Crespin paid no respects to the scenery spread before him. The Alps could boast nothing to match this, but nothing in nature could appeal to Antony Crespin now. How could it? He grunted disconsolately. Then he stared at the doors, and counted them moodily. The doors appealed to him, if the scenic beauty did not. Doors whispered of escape. He tiptoed heavily to the large folding door that half filled one wall. He tapped it softly but carefully, with speculative, anxious fingers. It felt a particularly solid and formidable door. Very cautiously he tried it. It was locked. With another unhappy grunt he turned back, and roamed aimlessly about the room.
“What a hell of a lot of books,” he muttered disgustedly, “nothing but books. His Nibs must be a what-you-may-call-it, or want one to think he is.” And the cozy, homelike snuggery was very full of books. Low bookcases lined all the walls, wherever there was available space for them; they were filled with serious looking modern books, but Major Crespin did not investigate that. On the top of one bookcase stood a large beautifully executed bust of Napoleon—which the English Major recognized. Over another, facing the writing-table, hung an admirable black and white portrait of Nietzsche—which he did not recognize. A few good sporting prints—Leach at his best—caught his eye, and would have held and delighted him at a more normal time. There was not a small chair in the place; all were roomy and inviting and luxuriously padded, most of them covered in green morocco to match the great luxurious couch. Crespin twirled the revolving bookcase, that stood to hand by the writing-table, about, and frowned viciously at its contents: the Britannica and lesser but erudite books of reference.

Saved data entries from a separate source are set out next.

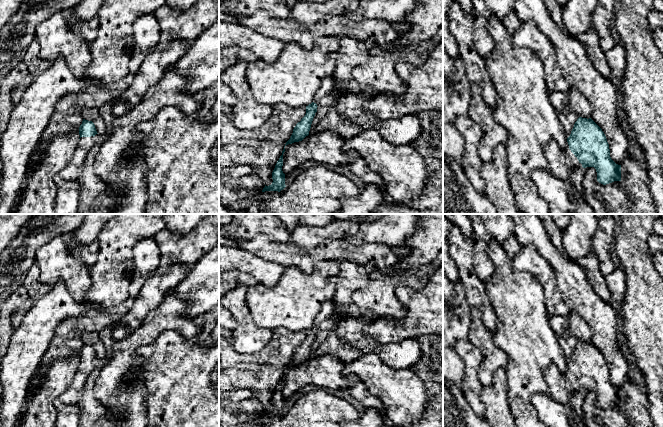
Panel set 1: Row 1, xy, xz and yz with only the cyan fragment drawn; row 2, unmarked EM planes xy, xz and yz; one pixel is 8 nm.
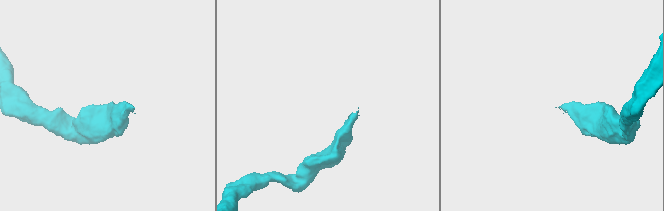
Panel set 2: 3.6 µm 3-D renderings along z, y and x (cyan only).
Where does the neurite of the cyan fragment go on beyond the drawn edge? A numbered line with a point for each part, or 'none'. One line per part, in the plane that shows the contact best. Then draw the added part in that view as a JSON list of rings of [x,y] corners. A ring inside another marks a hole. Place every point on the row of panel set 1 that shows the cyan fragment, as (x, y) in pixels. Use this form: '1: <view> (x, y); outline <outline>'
1: xy (71, 171); outline [[[81,137],[71,161],[58,173],[65,181],[77,179],[89,152],[94,148],[94,137]]]

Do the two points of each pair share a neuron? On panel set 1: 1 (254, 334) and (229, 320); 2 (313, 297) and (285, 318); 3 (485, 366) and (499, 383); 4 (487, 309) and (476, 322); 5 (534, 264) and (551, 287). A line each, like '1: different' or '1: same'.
1: different
2: same
3: different
4: different
5: same

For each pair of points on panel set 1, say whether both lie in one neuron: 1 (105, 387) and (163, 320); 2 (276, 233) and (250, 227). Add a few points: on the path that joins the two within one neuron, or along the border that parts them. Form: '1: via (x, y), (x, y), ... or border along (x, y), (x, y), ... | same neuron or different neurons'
1: via (117, 369), (123, 361), (124, 353), (145, 334) | same neuron
2: via (270, 227), (256, 227) | same neuron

But a tantalus with attendant syphon and glasses attracted his notice next. “Hello! Good-morning,” he told it. He hesitated unhappily a moment or two, looked over his shoulder stealthily, miserably; looked back at the whiskey-filled tantalus, and poured himself out a stiff peg. He held his glass up to the light, looking at it thirstily, gloatingly, put it down, and shuffled about the room once more. He bit his lip, looked back at the liquor, looked away from it quickly, and moved resolutely to another closed door. It opened readily. Crespin peeped into the inner room, and closed the door again, muttering, “Billiards, begad!” Back to the writing table he fingered its silver. He picked up a vase, and snuffed at its flowers. He took up a paper. It proved to be La Vie Parisienne, and he threw it down with an insular and characteristic comment: “French muck!” Another paper lying on the couch caught his eye next. He went and got it—anything to keep his eyes and his fingers away from the tumbler in which the soda was going flat. This turned out to be printed in Russian. “My hat!” was his disgusted comment as he flung it down.